**What you should do:** Retype the forum post about building a 6502 single-board computer word for word, leaving nothing out and changing nothing.

**Text to read:**
## BEGIN
I'm new here, and am contemplating building my own 6502 based single-board computer.

I've decided on some aspects of the design, and yet others are up in the air.

The thing I came here searching for and looking for was a small 'monitor' program or a small programming 'language' that I could stick in the device so I could actually DO some coding, something that's preferably open-source so I can modify it to my heart's content. I came here from looking up this topic:

viewtopic.php?f=2&t=3443

Which lead to this one:

viewtopic.php?f=2&t=2612&hilit=VTL

Now the thing is..


I HAVE NO CLUE WHERE TO START!

The code you guys provide... I'd have no clue where to edit it so.. it would use a different serial port IC, or even a different memory location for it.

Same thing goes for integrating the Programming language with the monitor.

I'm just needing a place to start.
## END
Stored records
## BEGIN
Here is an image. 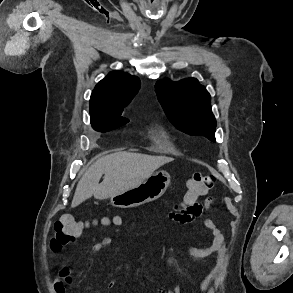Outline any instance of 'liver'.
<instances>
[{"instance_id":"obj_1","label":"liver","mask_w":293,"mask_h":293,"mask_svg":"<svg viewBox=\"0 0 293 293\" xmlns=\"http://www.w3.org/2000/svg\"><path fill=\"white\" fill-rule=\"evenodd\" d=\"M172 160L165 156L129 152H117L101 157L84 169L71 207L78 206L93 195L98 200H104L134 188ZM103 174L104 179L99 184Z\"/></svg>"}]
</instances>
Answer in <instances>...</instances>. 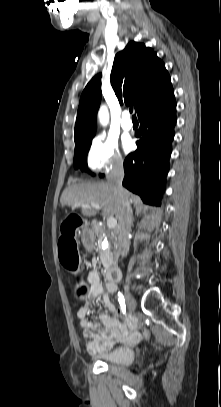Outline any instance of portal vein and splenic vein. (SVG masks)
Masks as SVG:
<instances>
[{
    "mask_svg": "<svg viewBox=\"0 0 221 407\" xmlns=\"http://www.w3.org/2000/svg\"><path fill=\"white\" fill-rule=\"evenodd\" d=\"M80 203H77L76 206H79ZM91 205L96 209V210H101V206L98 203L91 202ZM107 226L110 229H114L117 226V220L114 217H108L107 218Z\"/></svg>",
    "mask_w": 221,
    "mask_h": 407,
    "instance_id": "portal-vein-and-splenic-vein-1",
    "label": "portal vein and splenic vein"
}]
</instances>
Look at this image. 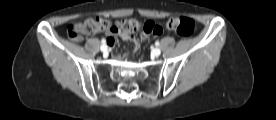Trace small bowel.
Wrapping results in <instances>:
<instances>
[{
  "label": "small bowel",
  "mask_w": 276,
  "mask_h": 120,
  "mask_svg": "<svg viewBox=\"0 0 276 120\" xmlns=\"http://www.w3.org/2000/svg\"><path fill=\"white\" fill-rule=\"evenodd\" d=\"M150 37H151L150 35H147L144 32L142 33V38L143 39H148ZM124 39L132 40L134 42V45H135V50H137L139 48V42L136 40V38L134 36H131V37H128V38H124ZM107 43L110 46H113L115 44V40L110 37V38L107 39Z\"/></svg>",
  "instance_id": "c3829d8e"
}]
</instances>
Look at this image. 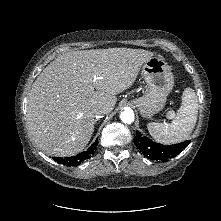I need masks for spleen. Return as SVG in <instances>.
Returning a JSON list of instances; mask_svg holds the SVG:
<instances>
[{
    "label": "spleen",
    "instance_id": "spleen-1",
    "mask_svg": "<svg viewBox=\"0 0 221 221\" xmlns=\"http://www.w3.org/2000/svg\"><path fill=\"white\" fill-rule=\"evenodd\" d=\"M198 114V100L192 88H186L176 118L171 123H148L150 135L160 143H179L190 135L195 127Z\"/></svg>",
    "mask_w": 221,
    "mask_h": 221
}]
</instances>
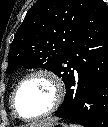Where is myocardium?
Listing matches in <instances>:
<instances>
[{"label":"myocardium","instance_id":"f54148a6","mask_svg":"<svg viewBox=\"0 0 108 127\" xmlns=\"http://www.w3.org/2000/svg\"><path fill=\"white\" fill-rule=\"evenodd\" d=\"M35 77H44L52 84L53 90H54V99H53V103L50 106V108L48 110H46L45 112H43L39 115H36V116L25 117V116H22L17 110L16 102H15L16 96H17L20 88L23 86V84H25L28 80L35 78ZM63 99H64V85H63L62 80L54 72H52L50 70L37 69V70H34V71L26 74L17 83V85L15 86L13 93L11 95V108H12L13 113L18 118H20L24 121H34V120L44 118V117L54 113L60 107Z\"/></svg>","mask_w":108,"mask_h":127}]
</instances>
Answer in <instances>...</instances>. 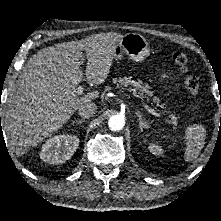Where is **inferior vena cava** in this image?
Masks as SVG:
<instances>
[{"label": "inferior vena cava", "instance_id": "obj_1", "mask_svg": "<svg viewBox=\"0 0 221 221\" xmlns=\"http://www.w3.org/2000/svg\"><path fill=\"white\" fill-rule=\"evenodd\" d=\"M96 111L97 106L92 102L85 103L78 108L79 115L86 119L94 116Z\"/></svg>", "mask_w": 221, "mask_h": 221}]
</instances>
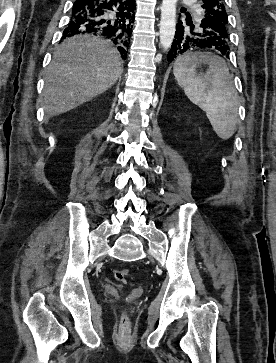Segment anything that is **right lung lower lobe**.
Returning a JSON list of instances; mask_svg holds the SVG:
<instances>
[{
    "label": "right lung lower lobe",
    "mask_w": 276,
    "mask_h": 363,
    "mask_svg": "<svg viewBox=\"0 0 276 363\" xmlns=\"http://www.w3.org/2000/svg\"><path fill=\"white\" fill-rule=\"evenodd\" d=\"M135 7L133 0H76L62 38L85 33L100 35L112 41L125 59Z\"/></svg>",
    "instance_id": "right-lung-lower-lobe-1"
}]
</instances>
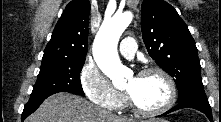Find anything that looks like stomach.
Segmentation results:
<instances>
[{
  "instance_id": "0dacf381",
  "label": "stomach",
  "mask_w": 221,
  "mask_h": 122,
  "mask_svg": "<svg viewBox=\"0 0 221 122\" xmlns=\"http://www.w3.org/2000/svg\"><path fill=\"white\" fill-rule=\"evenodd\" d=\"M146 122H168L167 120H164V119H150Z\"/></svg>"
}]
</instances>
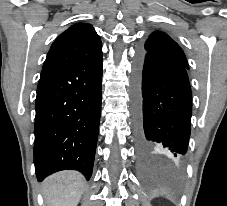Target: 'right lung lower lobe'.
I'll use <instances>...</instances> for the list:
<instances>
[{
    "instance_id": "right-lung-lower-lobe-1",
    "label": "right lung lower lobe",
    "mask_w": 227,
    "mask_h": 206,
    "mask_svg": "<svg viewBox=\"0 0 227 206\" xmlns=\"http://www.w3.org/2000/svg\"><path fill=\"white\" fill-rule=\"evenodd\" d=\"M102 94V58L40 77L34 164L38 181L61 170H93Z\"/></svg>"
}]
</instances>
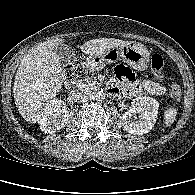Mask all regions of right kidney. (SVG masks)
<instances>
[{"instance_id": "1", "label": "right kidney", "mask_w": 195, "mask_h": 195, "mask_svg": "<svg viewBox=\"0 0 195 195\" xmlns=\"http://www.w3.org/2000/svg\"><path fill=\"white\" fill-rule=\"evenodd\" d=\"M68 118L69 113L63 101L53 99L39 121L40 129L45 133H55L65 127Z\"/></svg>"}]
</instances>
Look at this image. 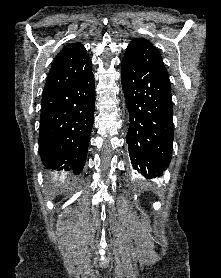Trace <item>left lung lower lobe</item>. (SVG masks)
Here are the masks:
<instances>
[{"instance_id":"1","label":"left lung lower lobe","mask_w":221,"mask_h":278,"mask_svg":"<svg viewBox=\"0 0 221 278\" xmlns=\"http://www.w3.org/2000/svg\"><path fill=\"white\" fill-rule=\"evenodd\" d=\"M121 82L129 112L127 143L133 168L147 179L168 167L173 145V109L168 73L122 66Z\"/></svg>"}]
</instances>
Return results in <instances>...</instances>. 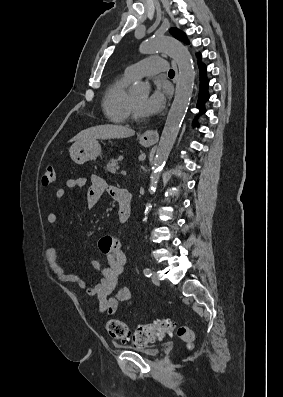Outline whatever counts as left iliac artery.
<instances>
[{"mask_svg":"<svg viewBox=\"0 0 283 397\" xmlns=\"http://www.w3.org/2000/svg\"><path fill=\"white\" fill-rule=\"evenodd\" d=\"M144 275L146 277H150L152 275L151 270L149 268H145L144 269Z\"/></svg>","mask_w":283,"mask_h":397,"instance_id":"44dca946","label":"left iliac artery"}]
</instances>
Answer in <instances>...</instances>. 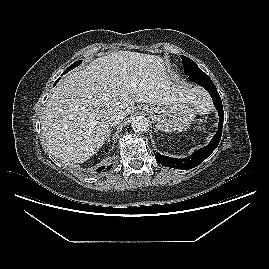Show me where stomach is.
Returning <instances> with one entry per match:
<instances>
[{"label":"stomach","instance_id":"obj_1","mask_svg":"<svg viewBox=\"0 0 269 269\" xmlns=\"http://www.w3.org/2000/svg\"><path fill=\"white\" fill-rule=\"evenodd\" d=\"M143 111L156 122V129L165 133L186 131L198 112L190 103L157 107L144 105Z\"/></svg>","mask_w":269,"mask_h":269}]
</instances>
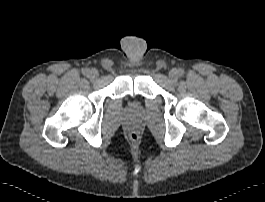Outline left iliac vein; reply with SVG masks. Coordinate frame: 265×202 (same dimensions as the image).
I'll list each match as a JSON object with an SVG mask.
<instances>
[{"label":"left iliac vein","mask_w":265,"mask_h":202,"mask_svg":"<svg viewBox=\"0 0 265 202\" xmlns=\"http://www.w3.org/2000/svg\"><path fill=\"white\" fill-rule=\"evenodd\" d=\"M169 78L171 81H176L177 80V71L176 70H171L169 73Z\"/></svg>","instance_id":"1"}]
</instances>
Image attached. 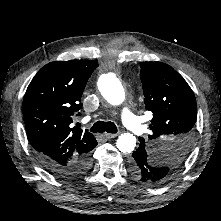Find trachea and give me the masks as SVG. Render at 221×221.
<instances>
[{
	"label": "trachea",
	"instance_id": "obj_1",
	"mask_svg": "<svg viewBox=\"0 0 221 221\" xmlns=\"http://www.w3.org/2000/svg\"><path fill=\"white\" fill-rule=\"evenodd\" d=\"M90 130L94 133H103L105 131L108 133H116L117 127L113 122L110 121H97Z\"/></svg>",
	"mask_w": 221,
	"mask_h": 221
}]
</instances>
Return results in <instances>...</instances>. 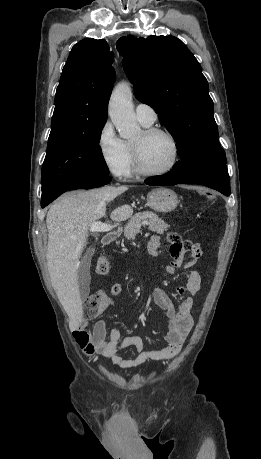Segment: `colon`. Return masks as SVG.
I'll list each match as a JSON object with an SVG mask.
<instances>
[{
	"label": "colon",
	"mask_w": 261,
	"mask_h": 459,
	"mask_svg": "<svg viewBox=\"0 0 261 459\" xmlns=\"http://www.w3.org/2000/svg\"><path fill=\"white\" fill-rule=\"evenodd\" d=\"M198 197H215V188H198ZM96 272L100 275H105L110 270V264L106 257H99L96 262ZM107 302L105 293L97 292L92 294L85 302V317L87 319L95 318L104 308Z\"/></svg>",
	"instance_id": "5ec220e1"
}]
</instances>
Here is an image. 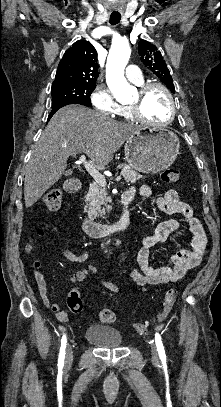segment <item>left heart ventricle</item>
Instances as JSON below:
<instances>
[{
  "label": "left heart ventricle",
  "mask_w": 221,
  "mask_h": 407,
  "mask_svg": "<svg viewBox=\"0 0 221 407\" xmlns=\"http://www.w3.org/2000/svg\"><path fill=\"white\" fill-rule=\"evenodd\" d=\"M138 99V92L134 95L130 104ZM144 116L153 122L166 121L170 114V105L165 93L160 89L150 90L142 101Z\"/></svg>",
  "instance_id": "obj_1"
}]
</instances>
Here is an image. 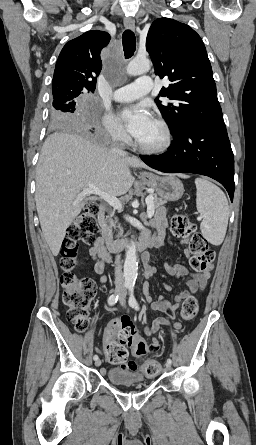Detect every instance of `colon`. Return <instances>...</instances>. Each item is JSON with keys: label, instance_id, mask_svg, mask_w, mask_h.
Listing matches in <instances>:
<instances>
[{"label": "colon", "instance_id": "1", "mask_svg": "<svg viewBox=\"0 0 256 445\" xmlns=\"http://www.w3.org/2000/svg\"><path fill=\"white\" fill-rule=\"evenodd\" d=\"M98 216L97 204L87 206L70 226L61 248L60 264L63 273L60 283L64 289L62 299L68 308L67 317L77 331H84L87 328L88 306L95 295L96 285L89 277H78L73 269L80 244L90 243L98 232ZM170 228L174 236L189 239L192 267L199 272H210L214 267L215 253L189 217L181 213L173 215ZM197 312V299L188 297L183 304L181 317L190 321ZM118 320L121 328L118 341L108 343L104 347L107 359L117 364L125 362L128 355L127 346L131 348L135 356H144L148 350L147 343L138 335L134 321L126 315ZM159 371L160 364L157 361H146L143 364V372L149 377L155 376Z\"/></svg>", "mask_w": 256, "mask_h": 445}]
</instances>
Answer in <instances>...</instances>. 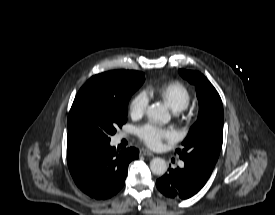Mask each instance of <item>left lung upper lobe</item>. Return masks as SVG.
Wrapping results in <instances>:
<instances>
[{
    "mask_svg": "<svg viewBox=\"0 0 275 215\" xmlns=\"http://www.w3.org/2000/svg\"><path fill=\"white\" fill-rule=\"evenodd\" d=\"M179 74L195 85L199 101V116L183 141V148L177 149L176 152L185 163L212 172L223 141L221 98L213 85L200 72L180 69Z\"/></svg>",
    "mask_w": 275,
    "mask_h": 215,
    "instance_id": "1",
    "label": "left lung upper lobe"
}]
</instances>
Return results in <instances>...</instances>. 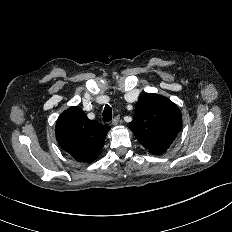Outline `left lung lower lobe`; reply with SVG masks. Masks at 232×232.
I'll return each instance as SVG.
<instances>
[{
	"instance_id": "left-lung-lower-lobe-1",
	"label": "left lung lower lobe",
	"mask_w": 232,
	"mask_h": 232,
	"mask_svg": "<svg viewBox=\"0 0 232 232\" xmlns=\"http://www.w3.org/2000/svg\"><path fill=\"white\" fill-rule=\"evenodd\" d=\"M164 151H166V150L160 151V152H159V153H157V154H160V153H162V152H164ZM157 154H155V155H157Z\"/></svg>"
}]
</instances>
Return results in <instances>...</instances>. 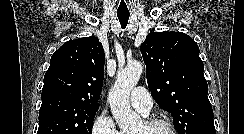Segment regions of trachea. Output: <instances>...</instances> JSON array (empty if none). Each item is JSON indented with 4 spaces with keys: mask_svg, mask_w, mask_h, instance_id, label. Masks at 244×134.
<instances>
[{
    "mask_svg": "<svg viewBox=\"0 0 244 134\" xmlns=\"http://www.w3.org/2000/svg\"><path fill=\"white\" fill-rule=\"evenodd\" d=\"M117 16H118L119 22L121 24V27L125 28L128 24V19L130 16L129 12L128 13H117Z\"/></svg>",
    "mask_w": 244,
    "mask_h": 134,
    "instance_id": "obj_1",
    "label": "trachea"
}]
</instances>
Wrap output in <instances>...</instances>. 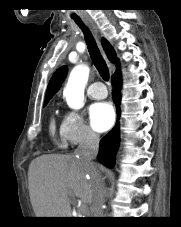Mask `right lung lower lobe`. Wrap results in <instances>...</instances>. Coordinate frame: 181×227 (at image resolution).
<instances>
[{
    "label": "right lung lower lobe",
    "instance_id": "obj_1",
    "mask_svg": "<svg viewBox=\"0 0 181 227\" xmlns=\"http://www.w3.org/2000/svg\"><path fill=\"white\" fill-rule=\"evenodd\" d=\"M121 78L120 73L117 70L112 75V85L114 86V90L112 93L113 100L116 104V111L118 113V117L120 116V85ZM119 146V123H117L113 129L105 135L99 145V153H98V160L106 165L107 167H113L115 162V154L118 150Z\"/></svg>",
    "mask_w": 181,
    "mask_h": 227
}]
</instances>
## END
**Answer to the exercise:**
I'm new here, and am contemplating building my own 6502 based single-board computer.

I've decided on some aspects of the design, and yet others are up in the air.

The thing I came here searching for and looking for was a small 'monitor' program or a small programming 'language' that I could stick in the device so I could actually DO some coding, something that's preferably open-source so I can modify it to my heart's content. I came here from looking up this topic:

viewtopic.php?f=2&t=3443

Which lead to this one:

viewtopic.php?f=2&t=2612&hilit=VTL

Now the thing is..


I HAVE NO CLUE WHERE TO START!

The code you guys provide... I'd have no clue where to edit it so.. it would use a different serial port IC, or even a different memory location for it.

Same thing goes for integrating the Programming language with the monitor.

I'm just needing a place to start.